Tego się nie da opisać - słyszę od kobiety zaangażowanej
w kult Miłosierdzia Bożego. - To trzeba przeżyć. Dla mnie ten dzień
jest o tyle szczególny, że dzięki wstawiennictwu s. Faustyny mój
brat wyszedł z alkoholizmu - po raz drugi w tak krótkim czasie widzę
łzy w oczach, a głos się urywa...
Dziesięcioletnia Marysia do Wiecznego Miasta przyjechała
z rodzicami.

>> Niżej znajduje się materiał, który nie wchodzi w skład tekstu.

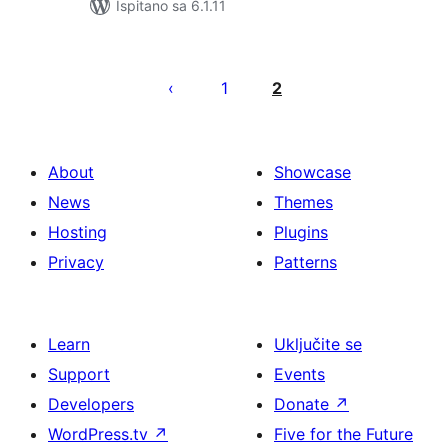
Ispitano sa 6.1.11
Brojevi
stranica
1
2
objava
About
Showcase
News
Themes
Hosting
Plugins
Privacy
Patterns
Learn
Uključite se
Support
Events
Developers
Donate
↗
WordPress.tv
↗
Five for the Future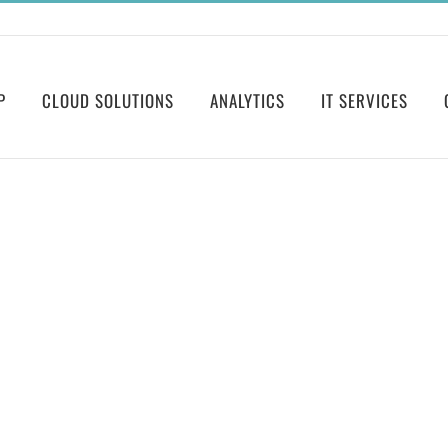
P
CLOUD SOLUTIONS
ANALYTICS
IT SERVICES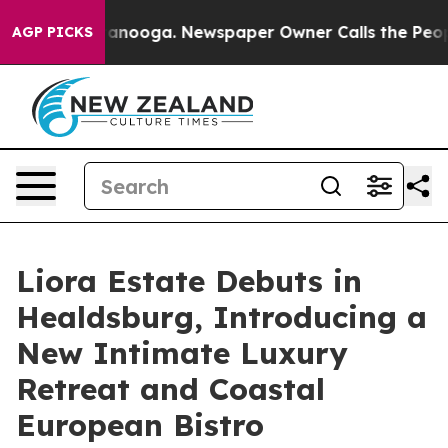
in Chattanooga. Newspaper Owner Calls the People Ab
AGP PICKS
Liora Estate Debuts in
Healdsburg, Introducing a
New Intimate Luxury
Retreat and Coastal
European Bistro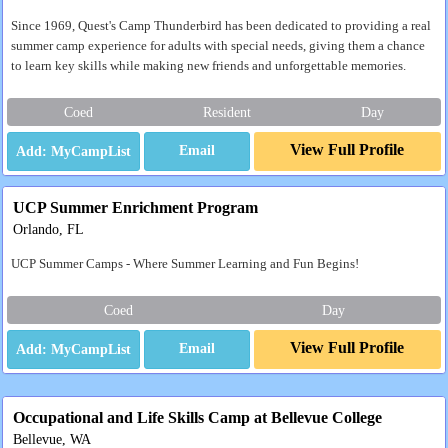
Since 1969, Quest's Camp Thunderbird has been dedicated to providing a real
summer camp experience for adults with special needs, giving them a chance
to learn key skills while making new friends and unforgettable memories.
Coed
Resident
Day
View Full Profile
Email
UCP Summer Enrichment Program
Orlando, FL
UCP Summer Camps - Where Summer Learning and Fun Begins!
Coed
Day
View Full Profile
Email
Occupational and Life Skills Camp at Bellevue College
Bellevue, WA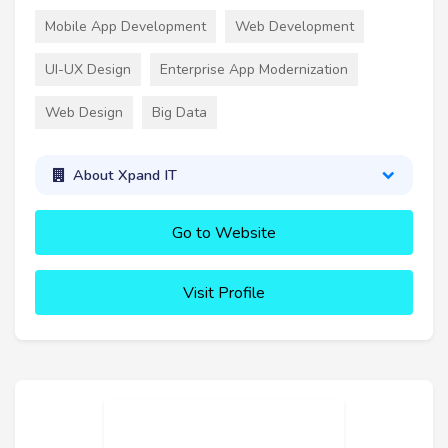
Mobile App Development
Web Development
UI-UX Design
Enterprise App Modernization
Web Design
Big Data
About Xpand IT
Go to Website
Visit Profile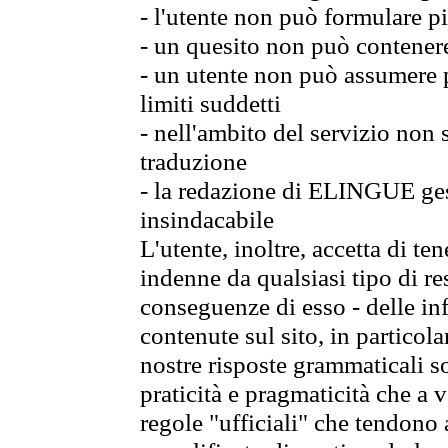
- l'utente non può formulare pi
- un quesito non può contener
- un utente non può assumere p
limiti suddetti
- nell'ambito del servizio non
traduzione
- la redazione di ELINGUE gest
insindacabile
L'utente, inoltre, accetta di 
indenne da qualsiasi tipo di re
conseguenze di esso - delle in
contenute sul sito, in particol
nostre risposte grammaticali so
praticità e pragmaticità che a vo
regole "ufficiali" che tendono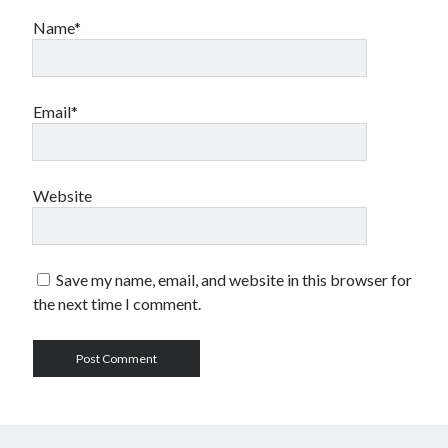
Name*
Email*
Website
Save my name, email, and website in this browser for
the next time I comment.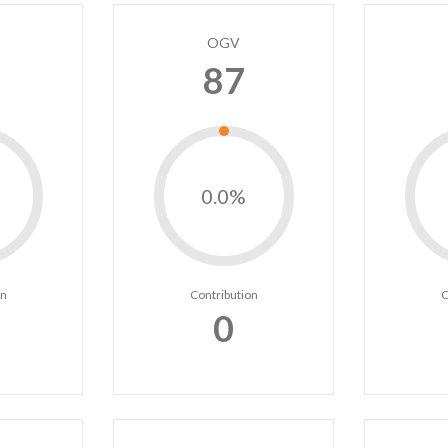
OGV
87
0.0%
on
Contribution
C
0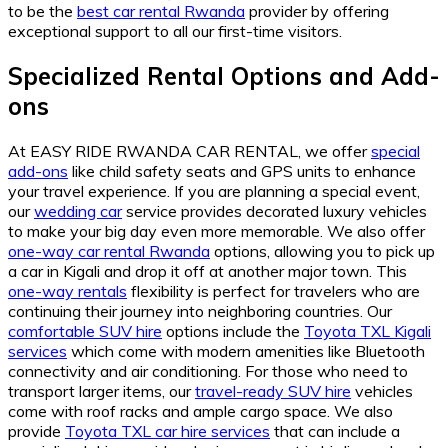
to be the
best car rental Rwanda
provider by offering
exceptional support to all our first-time visitors.
Specialized Rental Options and Add-
ons
At EASY RIDE RWANDA CAR RENTAL, we offer
special
add-ons
like child safety seats and GPS units to enhance
your travel experience. If you are planning a special event,
our
wedding car
service provides decorated luxury vehicles
to make your big day even more memorable. We also offer
one-way car rental Rwanda
options, allowing you to pick up
a car in Kigali and drop it off at another major town. This
one-way rentals
flexibility is perfect for travelers who are
continuing their journey into neighboring countries. Our
comfortable SUV hire
options include the
Toyota TXL Kigali
services
which come with modern amenities like Bluetooth
connectivity and air conditioning. For those who need to
transport larger items, our
travel-ready SUV hire
vehicles
come with roof racks and ample cargo space. We also
provide
Toyota TXL car hire services
that can include a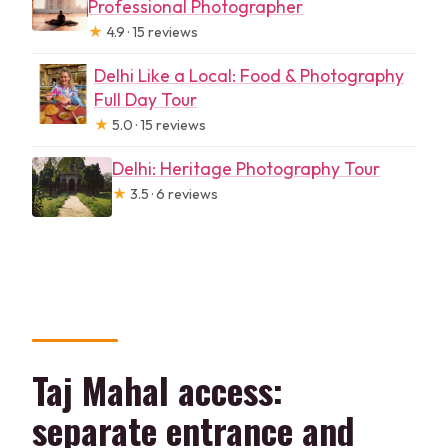
Professional Photographer
★
4.9 · 15 reviews
Delhi Like a Local: Food & Photography
Full Day Tour
★
5.0 · 15 reviews
Delhi: Heritage Photography Tour
★
3.5 · 6 reviews
Taj Mahal access:
separate entrance and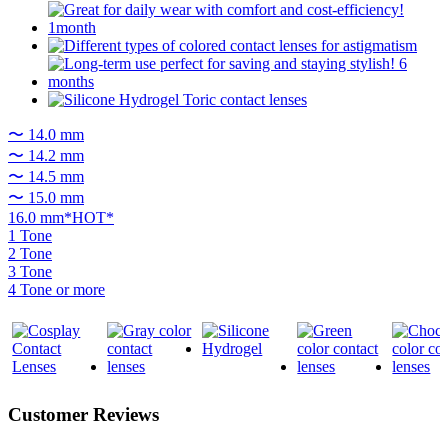
〜 14.0 mm
〜 14.2 mm
〜 14.5 mm
〜 15.0 mm
16.0 mm*HOT*
1 Tone
2 Tone
3 Tone
4 Tone or more
Customer Reviews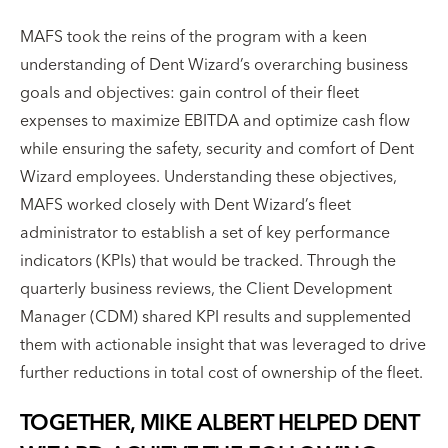
MAFS took the reins of the program with a keen
understanding of Dent Wizard’s overarching business
goals and objectives: gain control of their fleet
expenses to maximize EBITDA and optimize cash flow
while ensuring the safety, security and comfort of Dent
Wizard employees. Understanding these objectives,
MAFS worked closely with Dent Wizard’s fleet
administrator to establish a set of key performance
indicators (KPIs) that would be tracked. Through the
quarterly business reviews, the Client Development
Manager (CDM) shared KPI results and supplemented
them with actionable insight that was leveraged to drive
further reductions in total cost of ownership of the fleet.
TOGETHER, MIKE ALBERT HELPED DENT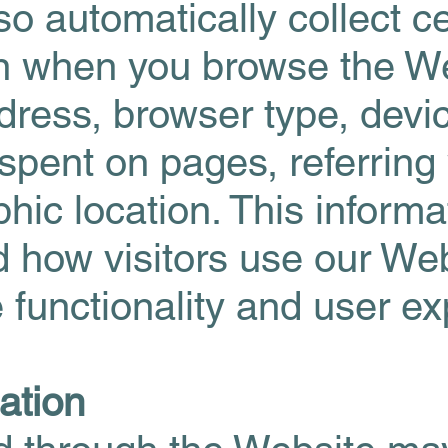
o automatically collect ce
on when you browse the We
dress, browser type, devi
spent on pages, referring
ic location. This informa
d how visitors use our We
 functionality and user e
ation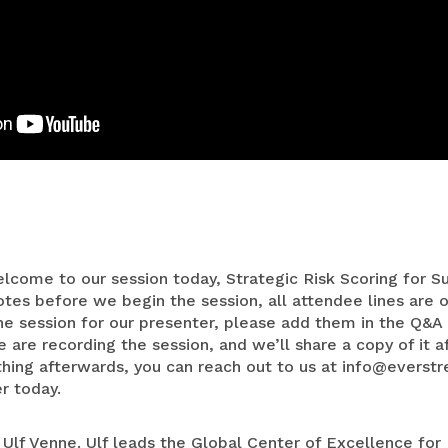
Medical Devices
Retail
lcome to our session today, Strategic Risk Scoring for S
es before we begin the session, all attendee lines are o
he session for our presenter, please add them in the Q&A 
are recording the session, and we’ll share a copy of it af
hing afterwards, you can reach out to us at
info@everstr
r today.
 Ulf Venne. Ulf leads the Global Center of Excellence for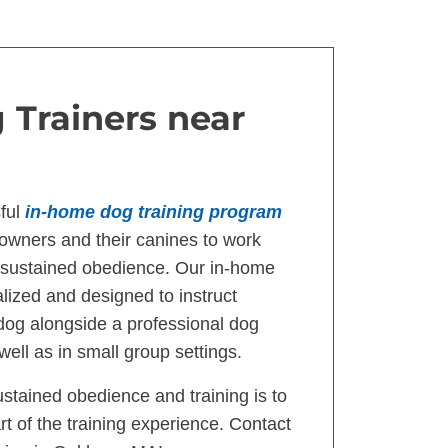
 Trainers near
ful
in-home dog training program
wners and their canines to work
d sustained obedience. Our in-home
lized and designed to instruct
 dog alongside a professional dog
well as in small group settings.
ustained obedience and training is to
t of the training experience. Contact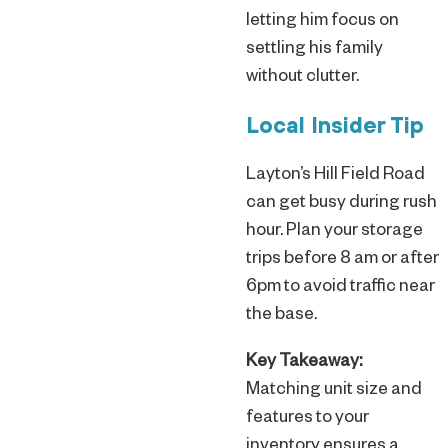
letting him focus on
settling his family
without clutter.
Local Insider Tip
Layton’s Hill Field Road
can get busy during rush
hour. Plan your storage
trips before 8 am or after
6pm to avoid traffic near
the base.
Key Takeaway:
Matching unit size and
features to your
inventory ensures a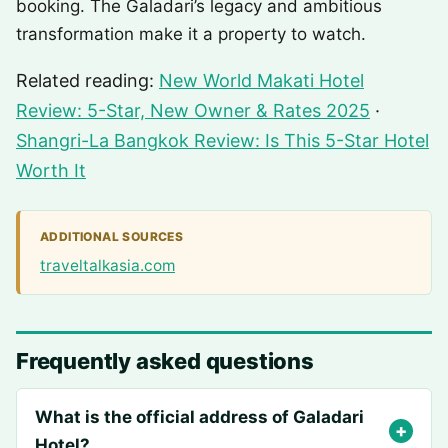
booking. The Galadari’s legacy and ambitious
transformation make it a property to watch.
Related reading:
New World Makati Hotel
Review: 5-Star, New Owner & Rates 2025
·
Shangri-La Bangkok Review: Is This 5-Star Hotel
Worth It
ADDITIONAL SOURCES
traveltalkasia.com
Frequently asked questions
What is the official address of Galadari
Hotel?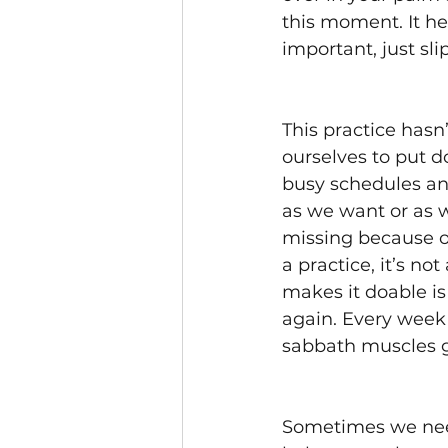
this moment. It he
important, just sli
This practice hasn
ourselves to put 
busy schedules an
as we want or as 
missing because o
a practice, it’s no
makes it doable is
again. Every week w
sabbath muscles gr
Sometimes we nee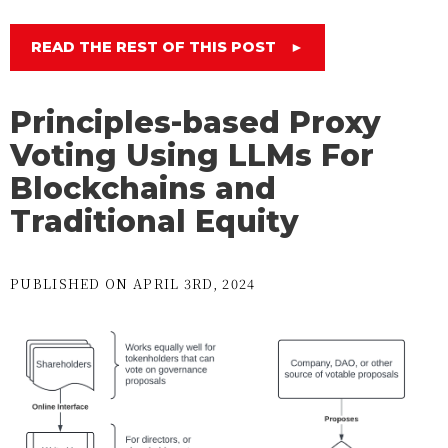
READ THE REST OF THIS POST
►
Principles-based Proxy
Voting Using LLMs For
Blockchains and
Traditional Equity
PUBLISHED ON APRIL 3RD, 2024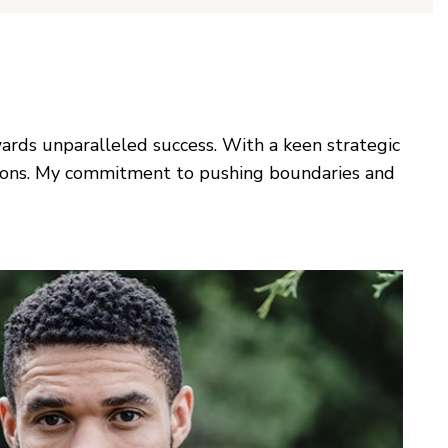
ards unparalleled success. With a keen strategic
utions. My commitment to pushing boundaries and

Opowiada mi, że jest rok święty i bardzo chciała przyjechać
do Rzymu aby zobaczyć Papieża. Wie, że s. Faustyna zmarła mając 33
lata, i że była w zakonie.
- Kochamy Ojca Świętego i chcieliśmy być z nim na tej
kanonizacji - to zdanie także dość często pada z ust łodzian, zebranych
na placu św. Piotra.
Jeden dzień a tak wiele przeżyć. Myślę, że nie dane będzie
mi w najbliższym czasie uczestniczyć w podobnej uroczystości. Dlatego
w tym miejscu i w ten sposób swe serdeczne podziękowania chcę złożyć
ks. Wiesławowi Potakowskiemu za zaproszenie mnie do udziału w tej
niezwykłej peregrynacji.
A za pomoc w przygotowaniu tego tekstu wyrazy wdzięczności
przekazuję Eli i Justynie Zawadowskim.